• _What you should do_:
Consider the data that follows and state how many lines contain the string "fire", using the number alone.

• _Stored data entries_:
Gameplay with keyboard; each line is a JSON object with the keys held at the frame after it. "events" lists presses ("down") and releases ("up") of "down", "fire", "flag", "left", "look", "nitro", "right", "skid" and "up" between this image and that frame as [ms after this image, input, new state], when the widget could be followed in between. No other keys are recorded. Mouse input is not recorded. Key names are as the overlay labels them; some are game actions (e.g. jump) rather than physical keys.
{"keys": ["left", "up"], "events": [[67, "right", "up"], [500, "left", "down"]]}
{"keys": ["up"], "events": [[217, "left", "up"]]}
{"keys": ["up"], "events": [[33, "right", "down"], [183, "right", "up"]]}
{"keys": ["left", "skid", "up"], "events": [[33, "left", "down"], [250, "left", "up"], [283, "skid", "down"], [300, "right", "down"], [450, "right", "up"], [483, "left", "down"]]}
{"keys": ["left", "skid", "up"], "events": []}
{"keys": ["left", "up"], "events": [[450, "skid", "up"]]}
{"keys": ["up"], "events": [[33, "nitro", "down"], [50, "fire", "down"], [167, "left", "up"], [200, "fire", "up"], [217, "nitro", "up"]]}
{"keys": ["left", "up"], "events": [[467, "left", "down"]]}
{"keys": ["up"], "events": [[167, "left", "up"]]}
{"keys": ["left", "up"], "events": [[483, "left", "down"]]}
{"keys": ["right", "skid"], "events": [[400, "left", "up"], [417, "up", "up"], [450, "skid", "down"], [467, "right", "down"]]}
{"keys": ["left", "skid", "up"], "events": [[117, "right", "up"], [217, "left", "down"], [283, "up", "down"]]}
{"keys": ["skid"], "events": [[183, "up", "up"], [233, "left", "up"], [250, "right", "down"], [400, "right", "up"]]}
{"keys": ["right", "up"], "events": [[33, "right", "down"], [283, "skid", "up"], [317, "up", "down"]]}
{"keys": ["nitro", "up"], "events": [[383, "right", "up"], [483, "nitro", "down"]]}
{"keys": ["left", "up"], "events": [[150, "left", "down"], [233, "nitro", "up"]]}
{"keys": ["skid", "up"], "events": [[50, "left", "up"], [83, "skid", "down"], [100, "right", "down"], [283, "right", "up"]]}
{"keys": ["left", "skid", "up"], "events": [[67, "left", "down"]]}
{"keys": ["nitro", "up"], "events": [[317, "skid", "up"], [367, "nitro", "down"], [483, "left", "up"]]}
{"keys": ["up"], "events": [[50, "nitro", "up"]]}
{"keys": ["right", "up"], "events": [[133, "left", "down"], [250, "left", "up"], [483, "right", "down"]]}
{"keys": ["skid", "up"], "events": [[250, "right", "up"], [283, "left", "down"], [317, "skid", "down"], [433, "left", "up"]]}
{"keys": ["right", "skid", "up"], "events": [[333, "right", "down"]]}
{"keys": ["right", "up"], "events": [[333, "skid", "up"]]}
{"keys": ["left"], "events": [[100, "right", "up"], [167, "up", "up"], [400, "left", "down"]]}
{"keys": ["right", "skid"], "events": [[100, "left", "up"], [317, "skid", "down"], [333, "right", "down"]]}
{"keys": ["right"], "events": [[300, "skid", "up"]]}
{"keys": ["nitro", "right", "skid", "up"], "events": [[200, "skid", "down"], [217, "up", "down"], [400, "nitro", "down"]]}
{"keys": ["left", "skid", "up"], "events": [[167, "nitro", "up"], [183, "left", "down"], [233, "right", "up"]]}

• _Finished task_:
2